Pre-operative Considerations:

Please give pimobendan (PO), lasix (PO) and spironolactone (PO) as prescribed the morning of the surgery. I would withhold the benazepril and diphenoxylate until after surgery.

Gabapentin 10mg/kg PO (for sedation)

Anesthetic Plan:

Cerenia 1 mg/kg IV
Buprenorphine 0.02 mg/kg IV

Midazolam/diazepam 0.2 mg/kg IV
-The benzodiazepines will not likely provide enough muscle relaxation to facilitate opening the patient's jaw but they will reduce the amount of induction drug and inhalant require for general anesthesia.
*Reversal – flumazenil 0.02 mg/kg IV

Propofol/Alfaxalone 4 mg/kg IV (to effect)

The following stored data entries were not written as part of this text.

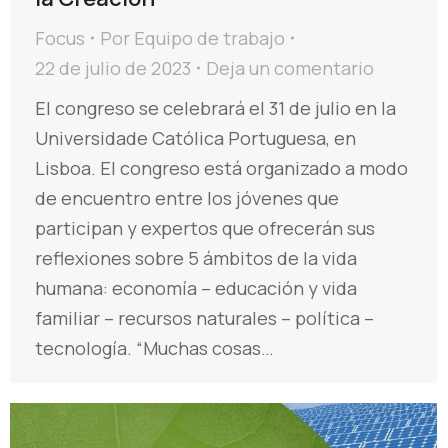
Focus
Por
Equipo de trabajo
22 de julio de 2023
Deja un comentario
El congreso se celebrará el 31 de julio en la
Universidade Católica Portuguesa, en
Lisboa. El congreso está organizado a modo
de encuentro entre los jóvenes que
participan y expertos que ofrecerán sus
reflexiones sobre 5 ámbitos de la vida
humana: economía – educación y vida
familiar – recursos naturales – política –
tecnología. “Muchas cosas…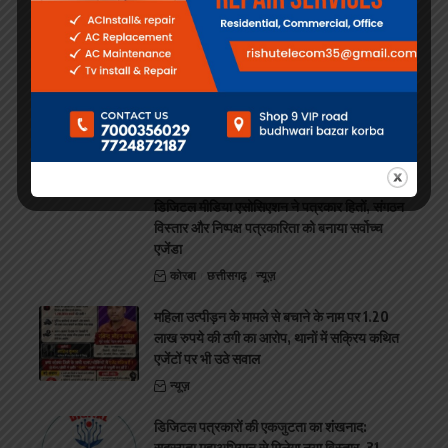
Jyoti News Letest
डिजिटल मीडिया एसोसिएशन ने लिखी एकता की नई
कहानी, मनोज मिश्रा के हाथों में संगठन की कमान
कोरबा में डिजिटल मीडिया एसोसिएशन को मिला नया
नेतृत्व, संगठन विस्तार और पत्रकार हित होंगे सर्वोच्च
एजेंडा मनोज मिश्रा को मिली अध्यक्ष की जिम्मेदारी,
डिजिटल मीडिया एसोसिएशन ने पत्रकार हितों, संगठन
विस्तार और निष्पक्ष पत्रकारिता को बनाया सर्वोच्च
एजेंडा
कोरबा
छत्तीसगढ़
न्यूज़
महिला उत्पीड़न के मामले से बचाने के नाम पर 1.20
लाख रुपये की ठगी का आरोप, थानों में सक्रिय कथित
एजेंटों पर भी उठे सवाल
न्यूज़
डिजिटल पत्रकारों की एकजुटता का शंखनाद:
सदस्यता महाअभियान से मिलेगा नया विस्तार, 31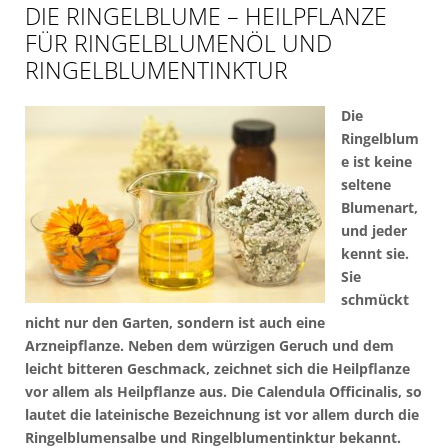
DIE RINGELBLUME – HEILPFLANZE
FÜR RINGELBLUMENÖL UND
RINGELBLUMENTINKTUR
Die
Ringelblum
e ist keine
seltene
Blumenart,
und jeder
kennt sie.
Sie
schmückt
nicht nur den Garten, sondern ist auch eine
Arzneipflanze. Neben dem würzigen Geruch und dem
leicht bitteren Geschmack, zeichnet sich die Heilpflanze
vor allem als Heilpflanze aus. Die Calendula Officinalis, so
lautet die lateinische Bezeichnung ist vor allem durch die
Ringelblumensalbe und Ringelblumentinktur bekannt.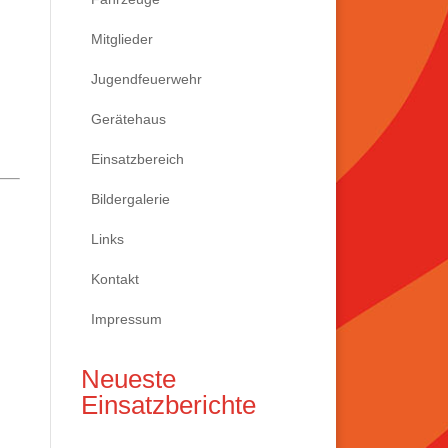
Mitglieder
Jugendfeuerwehr
Gerätehaus
Einsatzbereich
Bildergalerie
Links
Kontakt
Impressum
Neueste
Einsatzberichte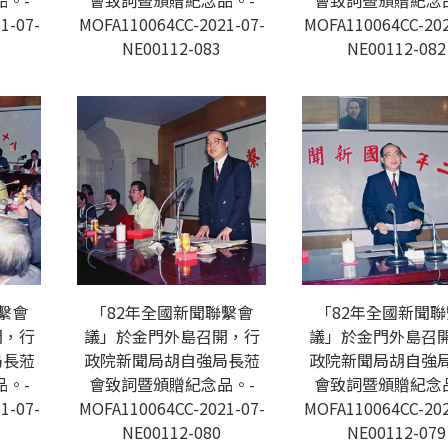
。-
會致詞暨頒贈紀念品。-
會致詞暨頒贈紀念
1-07-
MOFA110064CC-2021-07-
MOFA110064CC-202
NE00112-083
NE00112-082
繫會
「82年全國新聞聯繫會
「82年全國新聞
開，行
議」於金門外島召開，行
議」於金門外島召
局長蒞
政院新聞局胡自強局長蒞
政院新聞局胡自強
。-
會致詞暨頒贈紀念品。-
會致詞暨頒贈紀念
1-07-
MOFA110064CC-2021-07-
MOFA110064CC-202
NE00112-080
NE00112-079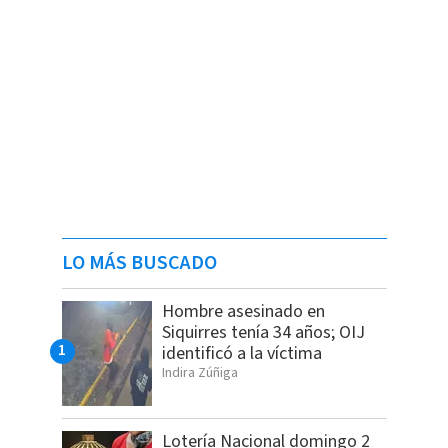
LO MÁS BUSCADO
Hombre asesinado en
Siquirres tenía 34 años; OIJ
identificó a la víctima
Indira Zúñiga
Lotería Nacional domingo 2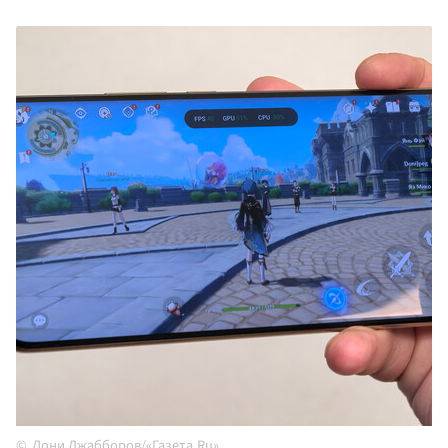
Дони Джабборов/«Газета.Ru»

– After premedication, I would sedate the patient with 1-2 mg/kg of propofol/alfaxalone IV to evaluate how far the jaw will open (if possible) before intubation. This way, the patient will still be spontaneously breathing in case it is very difficult or impossible to intubate the patient and you can either re-evaluate your plan or recover the patient. A common error is to give too much induction drug like propofol or alfaxalone and then the patient becomes apneic and you still can't intubate!

Anesthetic Maintenance:
Isoflurane or Sevoflurane

Fluid Therapy:
2 mls/kg/hr of a balanced crystalloid

Pain Management:
Dental blocks with local anesthetics (lidocaine, bupivicaine or ropivicaine)
Buprenorphine 0.01 mg/kg IV
-I would avoid NSAIDs since the patient is currently on diuretics and ACE inhibitors which may adversely affect the kidneys.
You may consider gabapentin or tramadol orally for pain control.